An Open Letter to Those Who Weep



There was another school shooting today. All of them make me unspeakably sad, but this one made me weep. I did not know anyone closely who attended the school and chances are very good, that I don't know the teachers either. But Arapahoe High School is my alma mater. I graduated in 1989.

Today, as I heard the news I was back in those hallways. I was sitting in one of the booths in the cafeteria. I was attending my favorite class. I was accessing my locker.

I remember those locker-lined halls. I remember the two locations of my lockers. I had one when I first started at the school, and my locker-mate thought it would be funny to take the new girl's books with her to class so that I had nothing. Me being me, I went straight to the principal who tracked her down and got my books back. I had a new locker in the other long hallway the next day to myself and she got another locker-mate. Karma.

I remember gym class and the locker room. I remember the location of my favorite class. It was an English elective and was largely discussion based. I remember suggesting a Margaret Atwood book to my teacher as an addition to the syllabus. He gawked at me and told me the other students wouldn't understand it. His name was Rahn Andersen and he was the best teacher I ever had. It is doubtful that he is still teaching since it has been 24 years and he was easily in his late 30's or early 40's when he taught me. He let me write a research paper on Tom Robbins. I remember where his office was. If he is still teaching, I fervently hope that he is safe and well and that he wasn't the target of the student today.

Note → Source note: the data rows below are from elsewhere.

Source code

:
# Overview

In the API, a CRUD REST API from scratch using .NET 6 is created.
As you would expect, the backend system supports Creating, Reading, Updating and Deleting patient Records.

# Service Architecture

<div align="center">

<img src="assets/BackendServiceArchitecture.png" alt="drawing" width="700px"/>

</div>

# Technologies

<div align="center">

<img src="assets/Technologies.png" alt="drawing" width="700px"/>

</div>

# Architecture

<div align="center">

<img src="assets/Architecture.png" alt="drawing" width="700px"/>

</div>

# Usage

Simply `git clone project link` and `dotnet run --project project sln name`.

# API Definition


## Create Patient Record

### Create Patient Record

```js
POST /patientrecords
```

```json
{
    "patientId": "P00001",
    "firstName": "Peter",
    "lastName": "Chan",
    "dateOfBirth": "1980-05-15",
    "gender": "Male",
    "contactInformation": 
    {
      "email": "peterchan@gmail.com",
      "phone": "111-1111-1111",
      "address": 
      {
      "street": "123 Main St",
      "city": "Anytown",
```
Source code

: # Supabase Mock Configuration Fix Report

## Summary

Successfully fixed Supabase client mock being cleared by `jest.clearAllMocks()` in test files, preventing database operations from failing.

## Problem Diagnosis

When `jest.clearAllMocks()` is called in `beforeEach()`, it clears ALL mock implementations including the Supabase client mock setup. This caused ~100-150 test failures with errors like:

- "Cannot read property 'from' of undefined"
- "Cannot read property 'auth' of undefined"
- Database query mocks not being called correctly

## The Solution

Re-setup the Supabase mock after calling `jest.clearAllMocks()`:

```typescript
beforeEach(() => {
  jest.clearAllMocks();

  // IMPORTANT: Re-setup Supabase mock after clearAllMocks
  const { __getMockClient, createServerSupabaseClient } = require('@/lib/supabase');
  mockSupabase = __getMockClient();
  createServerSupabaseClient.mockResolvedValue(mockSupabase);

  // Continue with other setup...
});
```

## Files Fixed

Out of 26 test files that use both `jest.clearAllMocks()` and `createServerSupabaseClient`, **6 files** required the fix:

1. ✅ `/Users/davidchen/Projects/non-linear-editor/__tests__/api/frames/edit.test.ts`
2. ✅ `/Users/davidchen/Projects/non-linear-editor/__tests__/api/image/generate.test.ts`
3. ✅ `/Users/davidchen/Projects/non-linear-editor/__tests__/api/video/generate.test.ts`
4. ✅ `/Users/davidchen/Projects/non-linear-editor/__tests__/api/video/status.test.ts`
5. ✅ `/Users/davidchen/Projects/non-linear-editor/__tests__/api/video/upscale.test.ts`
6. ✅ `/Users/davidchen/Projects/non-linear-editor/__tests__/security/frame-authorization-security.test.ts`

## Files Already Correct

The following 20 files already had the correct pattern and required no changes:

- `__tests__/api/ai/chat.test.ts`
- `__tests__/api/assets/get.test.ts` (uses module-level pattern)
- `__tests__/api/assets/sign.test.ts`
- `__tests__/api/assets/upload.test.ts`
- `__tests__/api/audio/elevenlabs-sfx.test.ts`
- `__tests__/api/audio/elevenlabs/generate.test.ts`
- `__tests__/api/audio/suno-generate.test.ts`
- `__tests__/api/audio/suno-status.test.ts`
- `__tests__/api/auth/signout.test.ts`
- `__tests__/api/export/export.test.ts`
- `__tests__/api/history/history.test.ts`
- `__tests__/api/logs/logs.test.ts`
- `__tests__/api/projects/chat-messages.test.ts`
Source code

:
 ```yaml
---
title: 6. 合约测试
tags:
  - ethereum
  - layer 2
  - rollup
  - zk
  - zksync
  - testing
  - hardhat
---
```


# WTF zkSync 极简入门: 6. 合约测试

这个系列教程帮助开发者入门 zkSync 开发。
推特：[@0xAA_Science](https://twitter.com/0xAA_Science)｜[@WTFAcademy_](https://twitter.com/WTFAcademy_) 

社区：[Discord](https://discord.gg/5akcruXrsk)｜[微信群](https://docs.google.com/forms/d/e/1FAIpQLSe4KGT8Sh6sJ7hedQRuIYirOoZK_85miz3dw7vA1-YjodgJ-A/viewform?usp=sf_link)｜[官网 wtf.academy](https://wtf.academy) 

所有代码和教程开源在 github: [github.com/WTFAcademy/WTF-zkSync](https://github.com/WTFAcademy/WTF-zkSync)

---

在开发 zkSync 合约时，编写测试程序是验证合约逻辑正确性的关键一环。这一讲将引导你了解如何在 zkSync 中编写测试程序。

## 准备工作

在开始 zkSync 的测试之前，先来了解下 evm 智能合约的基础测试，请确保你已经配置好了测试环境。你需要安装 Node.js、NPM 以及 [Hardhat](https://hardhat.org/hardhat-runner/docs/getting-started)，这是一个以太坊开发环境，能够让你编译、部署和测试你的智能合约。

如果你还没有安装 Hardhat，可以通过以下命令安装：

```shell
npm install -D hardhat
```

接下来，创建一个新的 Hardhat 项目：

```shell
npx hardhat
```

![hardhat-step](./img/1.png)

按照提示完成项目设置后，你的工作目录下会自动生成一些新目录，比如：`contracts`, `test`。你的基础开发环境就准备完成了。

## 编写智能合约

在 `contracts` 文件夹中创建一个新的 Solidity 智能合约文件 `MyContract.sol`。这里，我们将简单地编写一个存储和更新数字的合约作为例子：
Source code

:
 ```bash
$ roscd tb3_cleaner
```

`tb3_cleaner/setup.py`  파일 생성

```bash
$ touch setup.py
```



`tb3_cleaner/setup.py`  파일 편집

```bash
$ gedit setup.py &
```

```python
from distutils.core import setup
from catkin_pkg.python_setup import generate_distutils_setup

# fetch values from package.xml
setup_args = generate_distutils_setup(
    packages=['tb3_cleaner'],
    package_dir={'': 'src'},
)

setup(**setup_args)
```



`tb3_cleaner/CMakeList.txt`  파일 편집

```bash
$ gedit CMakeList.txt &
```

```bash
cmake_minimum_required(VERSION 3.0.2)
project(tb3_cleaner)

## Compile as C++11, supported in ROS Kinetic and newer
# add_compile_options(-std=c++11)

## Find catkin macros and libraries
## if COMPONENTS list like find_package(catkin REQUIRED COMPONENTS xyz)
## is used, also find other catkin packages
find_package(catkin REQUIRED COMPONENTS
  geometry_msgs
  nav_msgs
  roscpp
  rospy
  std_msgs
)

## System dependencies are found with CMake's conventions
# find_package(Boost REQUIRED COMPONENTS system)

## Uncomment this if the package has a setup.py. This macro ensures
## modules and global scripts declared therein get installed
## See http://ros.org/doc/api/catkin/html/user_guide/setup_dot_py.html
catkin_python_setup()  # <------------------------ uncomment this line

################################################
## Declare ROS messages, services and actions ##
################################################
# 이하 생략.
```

I remember the security dogs that paced the halls when, then Vice President, George HW Bush came and spoke at my school. I  remember my classmates carrying around political signs that day that said either Bush or Dukakis. I remember not caring who won the election. Since I wasn't old enough to vote, I saw no reason to get involved.

I remember the cafeteria as the gathering place for me and my friends. We would cram into a booth and eat Reese's Peanut Butter Cups, drink soda, and talk about the important things that all teenagers talk about. Who did what to who? Who is "going out" with who? Shouting at my boyfriend in the middle of the cafeteria and dramatically storming out.

I remember the battle for premium parking spaces in the student lot. The early arrival got the best spot. I remember having the air let out of my tires in that very parking lot by an upset ex-boyfriend.

I remember the baked potato bar that was my favorite lunch option. We had open campus and could come and go as we pleased. So, often we visited the Burger King across the street, the Pollo Loco and the yogurt shop. The Pollo Loco and the yogurt shop are no longer there, but that parking lot is where the police force gathered today.

My high school was a blue ribbon high school. The school mascot of Arapahoe High School is the Arapahoe Warriors. The school has a beautifully symbiotic relationship with the Arapahoe Indian Tribe. The Tribe came the school for Pow Wows and educational opportunities. The school had classes specifically for the history of the Native Americans. They were required. They were awesome.

I remember that I was safe. I never questioned my safety in those hallways. Chances are nobody else did either. The Columbine massacre probably changed that for some students. Sandy Hook probably changed that for even more students. Arapahoe High School has taken away all sense of security I may have felt about my child going to school. When I heard about the shooting today, at my alma mater, I realized, like a punch in the face, that safety is an illusion. Sadly, it probably has always been an illusion.

I remember being in lockdown at Arapahoe High School, because a man was on the loose who was on a killing spree. He came from up north somewhere, and was spotted near an elementary school. All schools went on lockdown and I remember stressing out that I couldn't get to work - I had a high school internship at a medical association. My boss understood and my Mom was a little freaked out. I was not worried because I was at school. The man was eventually caught very very near my neighborhood. I had trouble sleeping and made sure the curtains were always drawn over my window. It took several months before I stopped being afraid.

I can only imagine what the students and teachers are going to go through as they struggle to recover from this. I don't have an answer for how to make schools safer, but I know I want them safer. I don't want to worry about my child when she goes to school. I want her to focus on learning, not ducking for cover. So many schools are teaching children what to do in case of a violent situation. If it protects the children, then of course, they should learn it. But Peace would be better.

Thank you for reading this. It was more of a stream of consciousness, but I had to get it out. Peace be with all of you!